'''
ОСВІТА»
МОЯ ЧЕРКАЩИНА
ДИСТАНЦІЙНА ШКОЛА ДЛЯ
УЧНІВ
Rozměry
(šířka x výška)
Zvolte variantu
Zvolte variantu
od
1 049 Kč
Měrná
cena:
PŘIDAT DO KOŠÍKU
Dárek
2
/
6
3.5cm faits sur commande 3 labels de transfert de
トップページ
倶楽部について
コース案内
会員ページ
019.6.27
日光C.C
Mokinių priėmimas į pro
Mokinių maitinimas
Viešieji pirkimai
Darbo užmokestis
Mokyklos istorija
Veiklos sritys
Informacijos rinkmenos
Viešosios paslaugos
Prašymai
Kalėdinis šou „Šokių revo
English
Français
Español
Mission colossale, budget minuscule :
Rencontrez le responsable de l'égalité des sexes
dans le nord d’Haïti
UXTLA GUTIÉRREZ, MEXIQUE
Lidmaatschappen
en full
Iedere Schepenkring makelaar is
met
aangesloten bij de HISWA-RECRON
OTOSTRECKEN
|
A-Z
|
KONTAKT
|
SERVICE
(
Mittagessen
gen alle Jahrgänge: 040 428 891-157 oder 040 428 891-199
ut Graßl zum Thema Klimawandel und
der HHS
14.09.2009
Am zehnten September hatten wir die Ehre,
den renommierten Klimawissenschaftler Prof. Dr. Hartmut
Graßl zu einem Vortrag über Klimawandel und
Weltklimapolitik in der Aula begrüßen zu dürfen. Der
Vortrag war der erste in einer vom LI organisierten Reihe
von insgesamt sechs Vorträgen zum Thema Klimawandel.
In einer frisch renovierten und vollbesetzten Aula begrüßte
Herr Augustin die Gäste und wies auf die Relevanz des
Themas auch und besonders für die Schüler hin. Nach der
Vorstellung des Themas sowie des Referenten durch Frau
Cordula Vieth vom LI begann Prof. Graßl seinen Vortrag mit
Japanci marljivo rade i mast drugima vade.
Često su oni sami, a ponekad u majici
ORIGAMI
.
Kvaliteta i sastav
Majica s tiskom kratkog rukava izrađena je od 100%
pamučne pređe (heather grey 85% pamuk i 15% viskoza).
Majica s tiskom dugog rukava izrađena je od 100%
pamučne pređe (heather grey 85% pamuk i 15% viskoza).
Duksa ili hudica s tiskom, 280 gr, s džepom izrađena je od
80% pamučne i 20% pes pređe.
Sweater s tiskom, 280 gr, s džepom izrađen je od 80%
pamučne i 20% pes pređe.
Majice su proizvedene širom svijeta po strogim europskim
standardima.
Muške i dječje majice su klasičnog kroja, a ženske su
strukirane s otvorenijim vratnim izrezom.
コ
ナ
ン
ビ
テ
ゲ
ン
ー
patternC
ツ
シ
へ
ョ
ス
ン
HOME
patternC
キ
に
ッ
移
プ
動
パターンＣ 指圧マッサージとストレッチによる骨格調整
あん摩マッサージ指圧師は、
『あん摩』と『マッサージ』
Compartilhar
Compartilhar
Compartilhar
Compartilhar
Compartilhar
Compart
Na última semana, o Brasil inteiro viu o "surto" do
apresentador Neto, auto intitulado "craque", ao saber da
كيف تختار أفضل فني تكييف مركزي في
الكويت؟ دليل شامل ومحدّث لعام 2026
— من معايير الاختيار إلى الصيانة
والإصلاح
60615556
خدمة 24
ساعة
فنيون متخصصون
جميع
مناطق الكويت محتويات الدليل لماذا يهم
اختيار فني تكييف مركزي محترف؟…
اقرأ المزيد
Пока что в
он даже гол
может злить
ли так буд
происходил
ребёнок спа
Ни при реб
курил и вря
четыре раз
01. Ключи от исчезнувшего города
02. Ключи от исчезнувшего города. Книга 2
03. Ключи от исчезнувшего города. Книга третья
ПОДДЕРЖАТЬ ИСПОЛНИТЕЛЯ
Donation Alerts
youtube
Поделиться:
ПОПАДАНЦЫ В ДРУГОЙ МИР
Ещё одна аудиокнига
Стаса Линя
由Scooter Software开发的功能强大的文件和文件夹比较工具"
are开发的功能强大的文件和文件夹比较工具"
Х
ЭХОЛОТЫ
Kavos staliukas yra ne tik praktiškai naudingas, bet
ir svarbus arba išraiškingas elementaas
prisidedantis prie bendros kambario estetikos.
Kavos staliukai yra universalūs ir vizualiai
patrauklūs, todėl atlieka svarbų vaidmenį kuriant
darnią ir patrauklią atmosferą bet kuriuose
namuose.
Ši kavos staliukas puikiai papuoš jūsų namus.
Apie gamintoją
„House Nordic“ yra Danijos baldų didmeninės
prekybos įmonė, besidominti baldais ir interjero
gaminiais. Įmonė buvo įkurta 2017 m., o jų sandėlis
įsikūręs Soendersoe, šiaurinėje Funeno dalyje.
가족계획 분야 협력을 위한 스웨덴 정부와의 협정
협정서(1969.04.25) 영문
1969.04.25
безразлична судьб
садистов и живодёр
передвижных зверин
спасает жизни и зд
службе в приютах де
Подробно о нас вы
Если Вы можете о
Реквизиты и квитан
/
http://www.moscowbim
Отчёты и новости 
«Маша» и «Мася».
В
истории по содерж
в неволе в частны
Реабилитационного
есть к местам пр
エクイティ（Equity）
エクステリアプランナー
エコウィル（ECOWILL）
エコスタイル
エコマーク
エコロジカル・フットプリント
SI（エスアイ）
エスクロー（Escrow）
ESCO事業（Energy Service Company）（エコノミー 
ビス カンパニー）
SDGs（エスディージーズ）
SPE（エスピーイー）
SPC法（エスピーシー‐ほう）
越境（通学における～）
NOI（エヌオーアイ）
'''
• [Work required]:
Can you update the records by replacing every "Klimawandel" with "Klimakrise" and reproducing all the lines with nothing else changed?

• [Written answer]:
ОСВІТА»
МОЯ ЧЕРКАЩИНА
ДИСТАНЦІЙНА ШКОЛА ДЛЯ
УЧНІВ
Rozměry
(šířka x výška)
Zvolte variantu
Zvolte variantu
od
1 049 Kč
Měrná
cena:
PŘIDAT DO KOŠÍKU
Dárek
2
/
6
3.5cm faits sur commande 3 labels de transfert de
トップページ
倶楽部について
コース案内
会員ページ
019.6.27
日光C.C
Mokinių priėmimas į pro
Mokinių maitinimas
Viešieji pirkimai
Darbo užmokestis
Mokyklos istorija
Veiklos sritys
Informacijos rinkmenos
Viešosios paslaugos
Prašymai
Kalėdinis šou „Šokių revo
English
Français
Español
Mission colossale, budget minuscule :
Rencontrez le responsable de l'égalité des sexes
dans le nord d’Haïti
UXTLA GUTIÉRREZ, MEXIQUE
Lidmaatschappen
en full
Iedere Schepenkring makelaar is
met
aangesloten bij de HISWA-RECRON
OTOSTRECKEN
|
A-Z
|
KONTAKT
|
SERVICE
(
Mittagessen
gen alle Jahrgänge: 040 428 891-157 oder 040 428 891-199
ut Graßl zum Thema Klimakrise und
der HHS
14.09.2009
Am zehnten September hatten wir die Ehre,
den renommierten Klimawissenschaftler Prof. Dr. Hartmut
Graßl zu einem Vortrag über Klimakrise und
Weltklimapolitik in der Aula begrüßen zu dürfen. Der
Vortrag war der erste in einer vom LI organisierten Reihe
von insgesamt sechs Vorträgen zum Thema Klimakrise.
In einer frisch renovierten und vollbesetzten Aula begrüßte
Herr Augustin die Gäste und wies auf die Relevanz des
Themas auch und besonders für die Schüler hin. Nach der
Vorstellung des Themas sowie des Referenten durch Frau
Cordula Vieth vom LI begann Prof. Graßl seinen Vortrag mit
Japanci marljivo rade i mast drugima vade.
Često su oni sami, a ponekad u majici
ORIGAMI
.
Kvaliteta i sastav
Majica s tiskom kratkog rukava izrađena je od 100%
pamučne pređe (heather grey 85% pamuk i 15% viskoza).
Majica s tiskom dugog rukava izrađena je od 100%
pamučne pređe (heather grey 85% pamuk i 15% viskoza).
Duksa ili hudica s tiskom, 280 gr, s džepom izrađena je od
80% pamučne i 20% pes pređe.
Sweater s tiskom, 280 gr, s džepom izrađen je od 80%
pamučne i 20% pes pređe.
Majice su proizvedene širom svijeta po strogim europskim
standardima.
Muške i dječje majice su klasičnog kroja, a ženske su
strukirane s otvorenijim vratnim izrezom.
コ
ナ
ン
ビ
テ
ゲ
ン
ー
patternC
ツ
シ
へ
ョ
ス
ン
HOME
patternC
キ
に
ッ
移
プ
動
パターンＣ 指圧マッサージとストレッチによる骨格調整
あん摩マッサージ指圧師は、
『あん摩』と『マッサージ』
Compartilhar
Compartilhar
Compartilhar
Compartilhar
Compartilhar
Compart
Na última semana, o Brasil inteiro viu o "surto" do
apresentador Neto, auto intitulado "craque", ao saber da
كيف تختار أفضل فني تكييف مركزي في
الكويت؟ دليل شامل ومحدّث لعام 2026
— من معايير الاختيار إلى الصيانة
والإصلاح
60615556
خدمة 24
ساعة
فنيون متخصصون
جميع
مناطق الكويت محتويات الدليل لماذا يهم
اختيار فني تكييف مركزي محترف؟…
اقرأ المزيد
Пока что в
он даже гол
может злить
ли так буд
происходил
ребёнок спа
Ни при реб
курил и вря
четыре раз
01. Ключи от исчезнувшего города
02. Ключи от исчезнувшего города. Книга 2
03. Ключи от исчезнувшего города. Книга третья
ПОДДЕРЖАТЬ ИСПОЛНИТЕЛЯ
Donation Alerts
youtube
Поделиться:
ПОПАДАНЦЫ В ДРУГОЙ МИР
Ещё одна аудиокнига
Стаса Линя
由Scooter Software开发的功能强大的文件和文件夹比较工具"
are开发的功能强大的文件和文件夹比较工具"
Х
ЭХОЛОТЫ
Kavos staliukas yra ne tik praktiškai naudingas, bet
ir svarbus arba išraiškingas elementaas
prisidedantis prie bendros kambario estetikos.
Kavos staliukai yra universalūs ir vizualiai
patrauklūs, todėl atlieka svarbų vaidmenį kuriant
darnią ir patrauklią atmosferą bet kuriuose
namuose.
Ši kavos staliukas puikiai papuoš jūsų namus.
Apie gamintoją
„House Nordic“ yra Danijos baldų didmeninės
prekybos įmonė, besidominti baldais ir interjero
gaminiais. Įmonė buvo įkurta 2017 m., o jų sandėlis
įsikūręs Soendersoe, šiaurinėje Funeno dalyje.
가족계획 분야 협력을 위한 스웨덴 정부와의 협정
협정서(1969.04.25) 영문
1969.04.25
безразлична судьб
садистов и живодёр
передвижных зверин
спасает жизни и зд
службе в приютах де
Подробно о нас вы
Если Вы можете о
Реквизиты и квитан
/
http://www.moscowbim
Отчёты и новости 
«Маша» и «Мася».
В
истории по содерж
в неволе в частны
Реабилитационного
есть к местам пр
エクイティ（Equity）
エクステリアプランナー
エコウィル（ECOWILL）
エコスタイル
エコマーク
エコロジカル・フットプリント
SI（エスアイ）
エスクロー（Escrow）
ESCO事業（Energy Service Company）（エコノミー 
ビス カンパニー）
SDGs（エスディージーズ）
SPE（エスピーイー）
SPC法（エスピーシー‐ほう）
越境（通学における～）
NOI（エヌオーアイ）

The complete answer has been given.